Ms. Jones, I am going to ask you first to tell us about yourself, then to show us where you were standing at the intersection on December 4, 2000, and finally, to tell us what happened.
Transition + quick question ex.
Before you tell us just what happened that day, tell us about yourself; do you live here in Tuscon?
Talk and walk?
No. You are throwing away your words in the bustle of movement.
Turning back on someone?
Don’t turn your back on the jury-or anybody else–unless you mean to. Backpedal if you have to.
Making a list for examination?
Make it if you must. Then get free of them, so that you frame your questions in the context of what is going on and taking account of the answer just received.
What should you think in terms of for examination?
Paragrpahs. Have a topic question for each paragraph and use loops when appropriate to tie the ideas together.
What is the most difficult problem in direct examination? Solution?
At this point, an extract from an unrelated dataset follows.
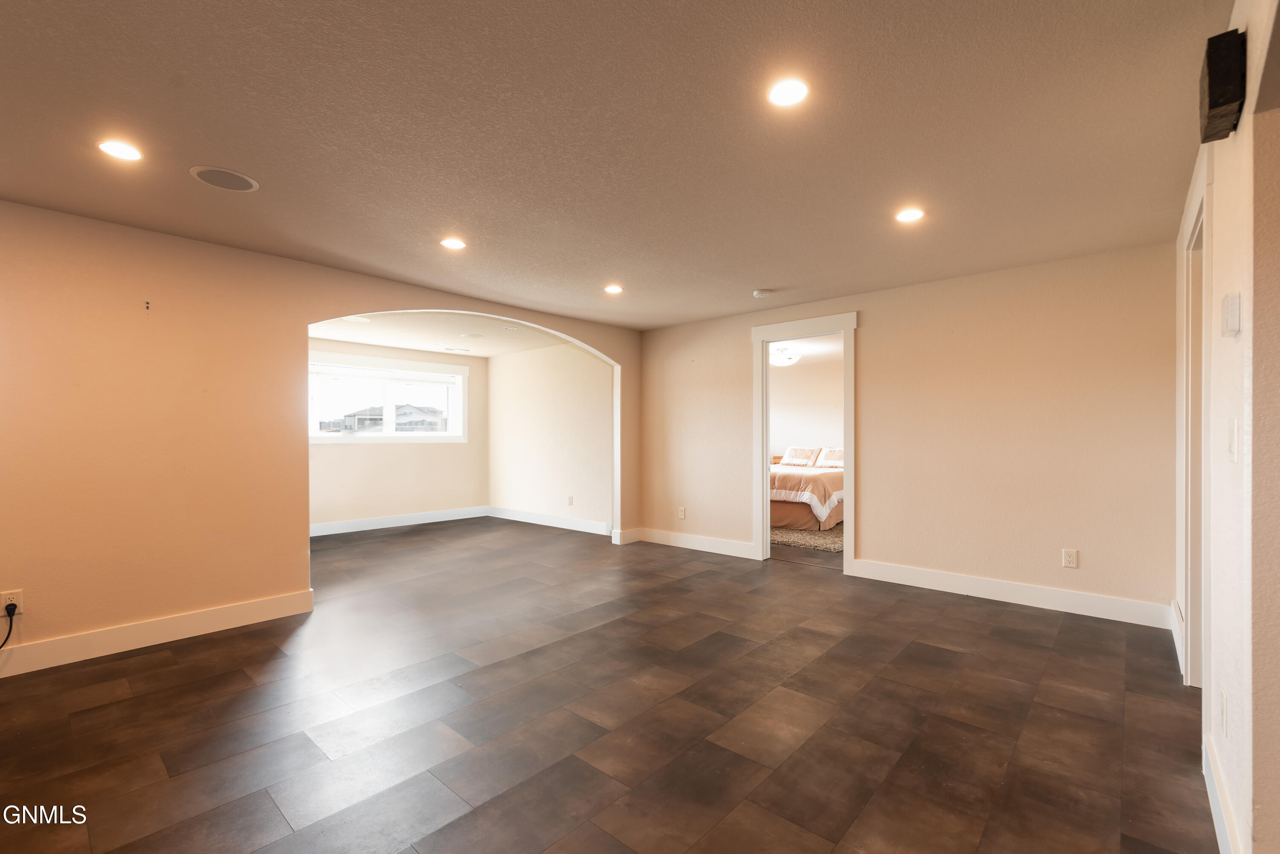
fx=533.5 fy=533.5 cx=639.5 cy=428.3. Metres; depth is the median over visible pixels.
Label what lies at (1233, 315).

The most difficult problem in direct examination is to divide the action into a series of nonleading questions that do not call for uniterrupted narrative. The secret of doing this is to imagine each paragraph as a picture you want to convey to the jurors. The divide the picture into as many aspects or items of information that are necessary to avoid narrative.
Steps of a trial
Motion in limine, voir dire, opening statement, plaintiff/prosecution case in chief, motion for judgement as a matter of law/motion for aquittal, defense case in chief, plaintiff rebuttal case, final jury charge conference, closing arguments, jury deliberations, verdict, judgment.
How do you admit most exhibits?
Through your own witnesses
Four laws of adocacy
1) primacy, 2) recency, 3) frequency, 4) vividness
Primacy
What we hear first is important because it colors our thinking, commits us to positions, and heavily determines the way we will later interpret evidence.
Recency
What we hear last is most memorable.
What is easy to recall has a greater impact on our final decision.
Law and psychology recognize importance of the “last word” as party with burden of proof has the final argument
Frequency
Memorability increases with repetition, good trial lawyers want the jury to see and hear strong evidence more than once, looping, demonstratives, and opposing objections help highlight strenghts.
Vividness
10% of learning comes from hearing; 85% through our sense of sight. 10% of what we read, 20% of what we hear, 30% of what we see, but 50% of what we see and hear.
What goes back to jury room?
Testimony usually doesn’t go to jury room with them. Exhibits can be brought back.
Evidence
Testimony and exhibits. Part of the record
Demonstratives
PowerPoint, video montage, excerpts of admissible evidence, notes on flip chart made during trial.
Only displayed to jurors. Not part of the record.